■ **HOW TO COMPLETE THIS TASK**
From the listing below, copy each line that holds "digital".

■ **PROVIDED MATERIAL**
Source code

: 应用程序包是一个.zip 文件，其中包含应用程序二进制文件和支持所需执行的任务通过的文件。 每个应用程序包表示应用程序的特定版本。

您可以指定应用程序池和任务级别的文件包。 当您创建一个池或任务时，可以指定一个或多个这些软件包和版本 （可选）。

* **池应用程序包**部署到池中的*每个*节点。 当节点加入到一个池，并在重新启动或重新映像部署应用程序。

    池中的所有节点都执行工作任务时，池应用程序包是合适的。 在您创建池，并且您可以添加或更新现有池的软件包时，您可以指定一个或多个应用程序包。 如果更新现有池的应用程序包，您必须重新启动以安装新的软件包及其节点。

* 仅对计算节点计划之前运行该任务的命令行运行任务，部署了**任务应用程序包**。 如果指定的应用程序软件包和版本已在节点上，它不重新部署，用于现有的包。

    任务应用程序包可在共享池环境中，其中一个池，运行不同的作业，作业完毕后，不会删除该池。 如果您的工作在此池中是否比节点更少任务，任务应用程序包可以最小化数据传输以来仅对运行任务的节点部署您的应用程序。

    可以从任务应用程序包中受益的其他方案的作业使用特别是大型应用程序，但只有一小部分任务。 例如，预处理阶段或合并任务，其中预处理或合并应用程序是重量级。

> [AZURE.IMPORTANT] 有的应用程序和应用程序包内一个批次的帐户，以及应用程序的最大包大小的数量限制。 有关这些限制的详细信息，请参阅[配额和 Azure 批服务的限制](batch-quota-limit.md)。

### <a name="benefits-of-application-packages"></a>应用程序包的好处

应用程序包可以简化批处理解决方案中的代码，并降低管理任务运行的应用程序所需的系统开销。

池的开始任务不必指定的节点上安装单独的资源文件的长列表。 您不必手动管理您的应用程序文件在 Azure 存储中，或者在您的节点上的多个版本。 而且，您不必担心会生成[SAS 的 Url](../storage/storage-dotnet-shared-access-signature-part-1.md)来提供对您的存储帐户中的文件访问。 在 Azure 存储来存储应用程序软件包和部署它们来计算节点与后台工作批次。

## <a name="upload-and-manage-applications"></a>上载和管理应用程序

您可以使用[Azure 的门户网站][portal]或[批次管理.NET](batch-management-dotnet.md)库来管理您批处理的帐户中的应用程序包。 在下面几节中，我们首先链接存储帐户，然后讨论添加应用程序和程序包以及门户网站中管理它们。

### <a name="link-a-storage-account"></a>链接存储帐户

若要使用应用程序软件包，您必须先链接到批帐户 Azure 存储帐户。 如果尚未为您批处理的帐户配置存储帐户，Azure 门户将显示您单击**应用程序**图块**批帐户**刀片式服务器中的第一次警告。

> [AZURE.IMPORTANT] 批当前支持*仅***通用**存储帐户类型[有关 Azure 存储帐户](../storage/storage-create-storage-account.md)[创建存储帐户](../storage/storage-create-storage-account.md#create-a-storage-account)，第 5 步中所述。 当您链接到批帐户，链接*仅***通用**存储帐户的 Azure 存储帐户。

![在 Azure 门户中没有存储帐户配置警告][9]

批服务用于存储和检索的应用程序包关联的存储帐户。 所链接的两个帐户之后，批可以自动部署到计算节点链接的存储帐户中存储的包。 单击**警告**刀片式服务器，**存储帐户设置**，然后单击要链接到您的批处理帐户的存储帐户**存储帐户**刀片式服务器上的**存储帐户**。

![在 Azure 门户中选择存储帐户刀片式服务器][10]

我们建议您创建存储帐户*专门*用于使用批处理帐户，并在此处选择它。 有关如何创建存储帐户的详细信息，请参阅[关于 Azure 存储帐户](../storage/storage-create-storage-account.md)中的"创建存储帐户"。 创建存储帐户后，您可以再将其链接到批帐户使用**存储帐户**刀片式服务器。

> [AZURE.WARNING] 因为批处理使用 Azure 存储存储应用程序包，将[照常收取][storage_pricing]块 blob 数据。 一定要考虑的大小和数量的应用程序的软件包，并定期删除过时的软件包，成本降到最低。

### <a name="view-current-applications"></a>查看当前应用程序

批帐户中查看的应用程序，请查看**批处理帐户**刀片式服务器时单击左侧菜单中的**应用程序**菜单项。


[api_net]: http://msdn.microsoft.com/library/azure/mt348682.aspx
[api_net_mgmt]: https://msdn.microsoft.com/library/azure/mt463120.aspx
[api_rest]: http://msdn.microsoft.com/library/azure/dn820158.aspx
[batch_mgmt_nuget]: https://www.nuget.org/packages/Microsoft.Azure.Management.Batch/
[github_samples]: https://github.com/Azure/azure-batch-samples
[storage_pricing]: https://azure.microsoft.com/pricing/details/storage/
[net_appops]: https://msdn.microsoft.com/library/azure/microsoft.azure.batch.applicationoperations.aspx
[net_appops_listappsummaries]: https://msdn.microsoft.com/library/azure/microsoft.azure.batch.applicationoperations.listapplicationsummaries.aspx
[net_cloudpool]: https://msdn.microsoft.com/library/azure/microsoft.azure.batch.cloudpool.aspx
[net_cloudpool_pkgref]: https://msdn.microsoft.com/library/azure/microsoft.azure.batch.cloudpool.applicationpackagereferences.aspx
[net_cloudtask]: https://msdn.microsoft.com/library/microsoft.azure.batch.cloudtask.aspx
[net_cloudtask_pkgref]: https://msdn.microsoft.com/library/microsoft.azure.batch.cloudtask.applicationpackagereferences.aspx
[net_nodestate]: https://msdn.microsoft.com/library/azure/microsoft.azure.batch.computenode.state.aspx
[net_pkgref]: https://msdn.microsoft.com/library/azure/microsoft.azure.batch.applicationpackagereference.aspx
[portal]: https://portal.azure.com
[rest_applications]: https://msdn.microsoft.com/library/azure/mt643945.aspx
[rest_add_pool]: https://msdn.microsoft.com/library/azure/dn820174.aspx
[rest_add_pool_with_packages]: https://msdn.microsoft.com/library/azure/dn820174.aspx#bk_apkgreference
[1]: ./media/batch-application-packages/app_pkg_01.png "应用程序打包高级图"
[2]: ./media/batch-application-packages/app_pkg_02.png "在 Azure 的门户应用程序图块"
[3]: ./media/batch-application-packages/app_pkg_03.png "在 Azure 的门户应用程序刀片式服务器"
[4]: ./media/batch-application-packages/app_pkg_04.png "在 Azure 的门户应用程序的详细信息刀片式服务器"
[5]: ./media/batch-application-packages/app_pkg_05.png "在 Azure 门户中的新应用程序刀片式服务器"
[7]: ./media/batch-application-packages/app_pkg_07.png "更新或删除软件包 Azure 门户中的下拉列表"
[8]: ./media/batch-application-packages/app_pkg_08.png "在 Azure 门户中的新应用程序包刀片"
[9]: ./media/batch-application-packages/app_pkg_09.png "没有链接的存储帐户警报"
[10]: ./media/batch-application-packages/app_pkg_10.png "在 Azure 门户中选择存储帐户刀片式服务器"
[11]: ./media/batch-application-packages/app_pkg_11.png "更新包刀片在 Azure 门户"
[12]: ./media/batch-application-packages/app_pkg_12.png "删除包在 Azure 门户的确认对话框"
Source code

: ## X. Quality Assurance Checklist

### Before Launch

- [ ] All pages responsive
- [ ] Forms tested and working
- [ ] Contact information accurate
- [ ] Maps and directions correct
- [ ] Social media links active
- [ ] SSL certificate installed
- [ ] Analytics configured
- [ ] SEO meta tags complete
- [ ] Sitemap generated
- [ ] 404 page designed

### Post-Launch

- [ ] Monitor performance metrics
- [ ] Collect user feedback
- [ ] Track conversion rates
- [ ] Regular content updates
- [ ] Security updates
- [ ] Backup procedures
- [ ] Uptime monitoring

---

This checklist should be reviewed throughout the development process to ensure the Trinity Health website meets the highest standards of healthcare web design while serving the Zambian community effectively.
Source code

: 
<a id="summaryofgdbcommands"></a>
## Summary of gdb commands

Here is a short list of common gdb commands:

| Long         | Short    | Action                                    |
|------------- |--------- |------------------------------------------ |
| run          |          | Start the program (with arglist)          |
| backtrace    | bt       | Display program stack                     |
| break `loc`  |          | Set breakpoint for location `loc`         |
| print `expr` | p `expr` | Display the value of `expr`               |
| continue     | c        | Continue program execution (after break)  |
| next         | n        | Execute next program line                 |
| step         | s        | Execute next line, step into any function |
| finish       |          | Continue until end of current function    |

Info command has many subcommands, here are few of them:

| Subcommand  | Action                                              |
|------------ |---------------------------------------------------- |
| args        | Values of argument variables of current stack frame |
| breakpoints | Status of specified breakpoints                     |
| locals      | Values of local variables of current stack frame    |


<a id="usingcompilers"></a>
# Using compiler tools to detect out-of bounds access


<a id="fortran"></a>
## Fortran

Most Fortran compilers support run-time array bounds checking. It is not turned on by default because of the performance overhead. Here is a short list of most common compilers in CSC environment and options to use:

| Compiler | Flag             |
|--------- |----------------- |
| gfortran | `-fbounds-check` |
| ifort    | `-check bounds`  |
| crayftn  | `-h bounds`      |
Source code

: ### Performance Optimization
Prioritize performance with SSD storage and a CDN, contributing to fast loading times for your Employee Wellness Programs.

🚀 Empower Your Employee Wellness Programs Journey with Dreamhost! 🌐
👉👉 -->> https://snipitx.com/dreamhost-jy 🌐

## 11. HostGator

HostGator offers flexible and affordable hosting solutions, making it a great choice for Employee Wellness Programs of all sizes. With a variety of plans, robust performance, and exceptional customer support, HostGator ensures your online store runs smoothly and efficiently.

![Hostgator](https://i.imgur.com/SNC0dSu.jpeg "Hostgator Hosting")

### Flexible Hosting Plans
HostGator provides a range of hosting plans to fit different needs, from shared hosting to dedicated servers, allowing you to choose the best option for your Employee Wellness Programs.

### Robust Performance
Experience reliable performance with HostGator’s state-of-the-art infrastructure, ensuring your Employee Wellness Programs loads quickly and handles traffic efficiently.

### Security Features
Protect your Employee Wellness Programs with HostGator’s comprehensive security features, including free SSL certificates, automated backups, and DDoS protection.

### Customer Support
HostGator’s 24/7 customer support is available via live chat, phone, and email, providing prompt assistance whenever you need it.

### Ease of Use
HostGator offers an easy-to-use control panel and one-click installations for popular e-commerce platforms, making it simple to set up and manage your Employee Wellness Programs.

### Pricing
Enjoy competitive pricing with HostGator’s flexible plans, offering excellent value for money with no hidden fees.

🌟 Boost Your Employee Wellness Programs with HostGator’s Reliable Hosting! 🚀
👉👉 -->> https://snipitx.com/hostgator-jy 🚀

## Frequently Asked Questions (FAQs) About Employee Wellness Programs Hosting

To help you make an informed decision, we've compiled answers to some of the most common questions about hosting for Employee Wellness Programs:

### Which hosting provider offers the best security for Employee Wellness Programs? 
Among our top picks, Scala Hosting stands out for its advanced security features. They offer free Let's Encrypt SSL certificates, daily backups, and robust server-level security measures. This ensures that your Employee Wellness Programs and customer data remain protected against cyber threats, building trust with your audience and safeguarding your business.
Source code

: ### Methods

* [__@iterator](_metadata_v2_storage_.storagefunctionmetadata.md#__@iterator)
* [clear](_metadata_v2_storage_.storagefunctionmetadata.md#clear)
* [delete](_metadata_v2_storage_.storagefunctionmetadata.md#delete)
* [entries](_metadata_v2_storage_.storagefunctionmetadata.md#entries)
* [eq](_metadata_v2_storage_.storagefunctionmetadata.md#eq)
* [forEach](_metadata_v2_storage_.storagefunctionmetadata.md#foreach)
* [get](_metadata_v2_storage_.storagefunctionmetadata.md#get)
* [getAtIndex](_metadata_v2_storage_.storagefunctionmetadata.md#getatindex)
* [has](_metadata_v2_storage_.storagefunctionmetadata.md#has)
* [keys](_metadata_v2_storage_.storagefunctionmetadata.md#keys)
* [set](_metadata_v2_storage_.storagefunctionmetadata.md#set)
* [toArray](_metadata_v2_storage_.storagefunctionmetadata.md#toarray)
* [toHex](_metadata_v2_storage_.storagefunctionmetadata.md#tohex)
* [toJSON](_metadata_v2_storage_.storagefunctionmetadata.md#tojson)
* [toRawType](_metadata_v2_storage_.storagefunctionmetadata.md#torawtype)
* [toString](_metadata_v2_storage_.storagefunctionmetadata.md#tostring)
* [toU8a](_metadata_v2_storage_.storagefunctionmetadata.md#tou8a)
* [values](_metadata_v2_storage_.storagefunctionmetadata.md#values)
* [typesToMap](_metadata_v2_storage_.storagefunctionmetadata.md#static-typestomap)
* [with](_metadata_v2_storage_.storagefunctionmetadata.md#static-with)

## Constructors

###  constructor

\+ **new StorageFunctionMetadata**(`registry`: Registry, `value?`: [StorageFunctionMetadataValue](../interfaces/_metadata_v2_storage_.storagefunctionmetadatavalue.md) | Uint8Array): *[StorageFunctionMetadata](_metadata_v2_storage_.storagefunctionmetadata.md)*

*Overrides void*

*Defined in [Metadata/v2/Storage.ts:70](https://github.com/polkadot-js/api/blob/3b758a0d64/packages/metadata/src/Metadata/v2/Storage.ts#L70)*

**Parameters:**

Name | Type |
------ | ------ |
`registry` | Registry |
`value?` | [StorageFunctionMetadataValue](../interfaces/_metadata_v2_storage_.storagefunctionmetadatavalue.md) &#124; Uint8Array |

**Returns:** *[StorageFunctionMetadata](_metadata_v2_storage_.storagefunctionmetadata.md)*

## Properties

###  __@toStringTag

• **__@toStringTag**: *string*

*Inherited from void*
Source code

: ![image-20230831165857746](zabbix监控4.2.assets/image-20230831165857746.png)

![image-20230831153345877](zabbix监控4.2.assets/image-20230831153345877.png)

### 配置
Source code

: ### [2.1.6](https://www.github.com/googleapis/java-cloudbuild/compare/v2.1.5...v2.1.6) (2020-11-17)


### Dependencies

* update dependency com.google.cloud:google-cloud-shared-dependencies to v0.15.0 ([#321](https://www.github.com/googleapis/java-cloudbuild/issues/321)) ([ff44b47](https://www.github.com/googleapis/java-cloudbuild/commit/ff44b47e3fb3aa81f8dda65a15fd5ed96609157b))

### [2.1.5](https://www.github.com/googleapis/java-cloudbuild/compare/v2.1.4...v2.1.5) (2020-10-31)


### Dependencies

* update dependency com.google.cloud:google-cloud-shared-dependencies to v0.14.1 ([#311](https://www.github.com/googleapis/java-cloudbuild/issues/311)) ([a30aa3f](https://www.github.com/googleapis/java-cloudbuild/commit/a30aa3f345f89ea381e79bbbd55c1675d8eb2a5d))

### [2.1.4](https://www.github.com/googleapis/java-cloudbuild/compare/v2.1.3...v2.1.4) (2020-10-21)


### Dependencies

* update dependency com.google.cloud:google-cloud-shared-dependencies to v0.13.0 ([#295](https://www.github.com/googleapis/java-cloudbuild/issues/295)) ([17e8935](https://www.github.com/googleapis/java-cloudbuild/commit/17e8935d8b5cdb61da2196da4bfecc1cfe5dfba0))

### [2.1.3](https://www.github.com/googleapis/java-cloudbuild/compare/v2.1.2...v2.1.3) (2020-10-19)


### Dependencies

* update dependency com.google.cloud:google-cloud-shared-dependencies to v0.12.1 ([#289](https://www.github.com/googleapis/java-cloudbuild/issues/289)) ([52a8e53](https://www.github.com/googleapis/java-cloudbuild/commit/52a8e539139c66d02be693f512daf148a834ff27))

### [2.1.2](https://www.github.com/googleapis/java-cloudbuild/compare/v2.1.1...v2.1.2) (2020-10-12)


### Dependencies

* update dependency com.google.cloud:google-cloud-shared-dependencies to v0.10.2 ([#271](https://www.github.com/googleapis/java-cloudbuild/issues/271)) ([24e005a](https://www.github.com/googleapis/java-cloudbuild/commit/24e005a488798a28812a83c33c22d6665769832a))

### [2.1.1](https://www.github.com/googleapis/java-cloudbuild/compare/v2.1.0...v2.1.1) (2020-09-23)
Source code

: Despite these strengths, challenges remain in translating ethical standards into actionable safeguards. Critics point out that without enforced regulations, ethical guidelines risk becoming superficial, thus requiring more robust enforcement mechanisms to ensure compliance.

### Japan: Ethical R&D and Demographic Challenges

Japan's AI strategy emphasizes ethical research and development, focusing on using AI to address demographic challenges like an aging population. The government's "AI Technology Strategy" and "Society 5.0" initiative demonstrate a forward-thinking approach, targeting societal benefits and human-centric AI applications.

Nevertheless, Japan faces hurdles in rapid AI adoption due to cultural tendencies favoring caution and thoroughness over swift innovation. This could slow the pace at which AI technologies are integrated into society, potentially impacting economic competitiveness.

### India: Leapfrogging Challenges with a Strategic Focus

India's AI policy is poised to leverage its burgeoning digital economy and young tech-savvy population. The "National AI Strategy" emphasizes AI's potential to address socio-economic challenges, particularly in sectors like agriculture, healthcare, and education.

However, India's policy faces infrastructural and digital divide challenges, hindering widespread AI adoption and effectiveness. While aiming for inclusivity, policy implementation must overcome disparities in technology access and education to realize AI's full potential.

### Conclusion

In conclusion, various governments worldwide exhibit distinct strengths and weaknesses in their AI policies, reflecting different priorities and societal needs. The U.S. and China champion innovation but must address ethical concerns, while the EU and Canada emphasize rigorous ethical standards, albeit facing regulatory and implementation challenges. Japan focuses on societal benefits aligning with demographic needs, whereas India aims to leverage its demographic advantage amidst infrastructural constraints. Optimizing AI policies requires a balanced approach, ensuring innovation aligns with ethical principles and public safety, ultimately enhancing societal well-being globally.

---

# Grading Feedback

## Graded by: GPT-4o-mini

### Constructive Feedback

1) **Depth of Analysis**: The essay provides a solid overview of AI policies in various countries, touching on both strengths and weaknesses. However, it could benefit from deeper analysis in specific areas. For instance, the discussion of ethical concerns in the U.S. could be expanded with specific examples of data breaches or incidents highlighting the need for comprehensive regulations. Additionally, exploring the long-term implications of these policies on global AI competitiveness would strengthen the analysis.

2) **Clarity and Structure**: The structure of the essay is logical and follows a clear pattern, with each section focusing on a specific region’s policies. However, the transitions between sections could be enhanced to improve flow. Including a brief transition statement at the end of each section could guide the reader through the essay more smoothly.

■ **TASK RESULT**
India's AI policy is poised to leverage its burgeoning digital economy and young tech-savvy population. The "National AI Strategy" emphasizes AI's potential to address socio-economic challenges, particularly in sectors like agriculture, healthcare, and education.
However, India's policy faces infrastructural and digital divide challenges, hindering widespread AI adoption and effectiveness. While aiming for inclusivity, policy implementation must overcome disparities in technology access and education to realize AI's full potential.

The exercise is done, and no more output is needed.